Este efecto variaba según la postura política inicial del participante. Como explica Zhuravskaya, se observaba especialmente en usuarios que se identificaron a sí mismos como conservadores o independientes (del Partido Republicano o Demócrata de la política estadounidense) antes del experimento.
“Esto concuerda con un amplio conjunto de investigaciones en ciencias sociales que muestran que es más fácil persuadir a las personas que ya tienen una predisposición positiva hacia un mensaje. Los que se identificaron como demócratas no se vieron afectados de manera significativa”, añade la investigadora.
El análisis también reveló que el algoritmo de X favorecía las cuentas de activistas políticos de derechas por encima de los medios de comunicación tradicionales.

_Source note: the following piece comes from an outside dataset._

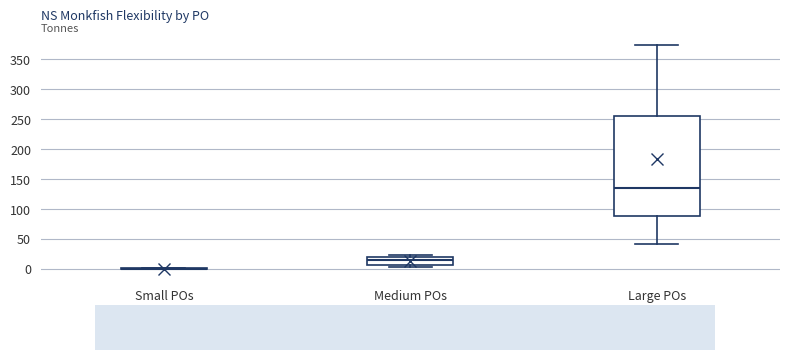

Which box is the tallest, from its lower edge to its upper edge?

Large POs (>25 t)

“Los resultados nos muestran que el periodismo de calidad puede estar en desventaja en entornos filtrados algorítmicamente”, dice Zhuravskaya.
La investigadora destaca que los efectos que observaron fueron especialmente sobre cuestiones políticas actuales, pero no en la afiliación partidista.
“Esto indica que las opiniones sobre temas de actualidad pueden ser más maleables y cambiar más rápidamente que las identidades políticas más profundas, que pueden requerir mucho más tiempo para cambiar que un experimento de varias semanas de duración”, añade.
Por su parte, Belén Laspra, profesora ayudante doctora en el departamento de Filosofía de la Universidad de Oviedo, ajena al estudio, subraya que esta investigación introduce un avance respecto a la evidencia acumulada hasta ahora.
“Investigaciones previas habían encontrado que desactivar los algoritmos no producía efectos políticos apreciables. La conclusión provisional era que los algoritmos no parecían tener impacto político directo medible. Este nuevo trabajo introduce una tesis distinta: que apagar el algoritmo no produzca cambios no implica que el algoritmo no haya tenido impacto previamente”, afirma en declaraciones a SMC España. “El algoritmo no solo ordena información; puede contribuir a moldear la estructura de la red de exposición futura”, añade.
Además, destaca que en X están presentes periodistas, dirigentes políticos y responsables institucionales, que trasladan lo que ocurre allí a medios tradicionales, debates parlamentarios y otras redes.
“En consecuencia, contenidos que circulan dentro de X pueden acabar marcando la agenda pública general, incluso entre personas que no utilizan directamente la plataforma. Este efecto de amplificación explica por qué una red con una penetración inferior a otras puede tener un peso político considerable”, señala Laspra.

Los contenidos que circulan dentro de X pueden acabar marcando la agenda pública general, incluso entre personas que no utilizan directamente la plataforma

Es decir, si el algoritmo puede influir, aunque sea de forma incremental, en cómo se priorizan determinados temas o en cómo se interpretan ciertos acontecimientos dentro de la plataforma, esos pequeños desplazamientos no quedan necesariamente confinados al entorno digital.
Referencia:
Ekaterina Zhuravskaya et al. The political effects of X’s feed algorithm. Nature (2026).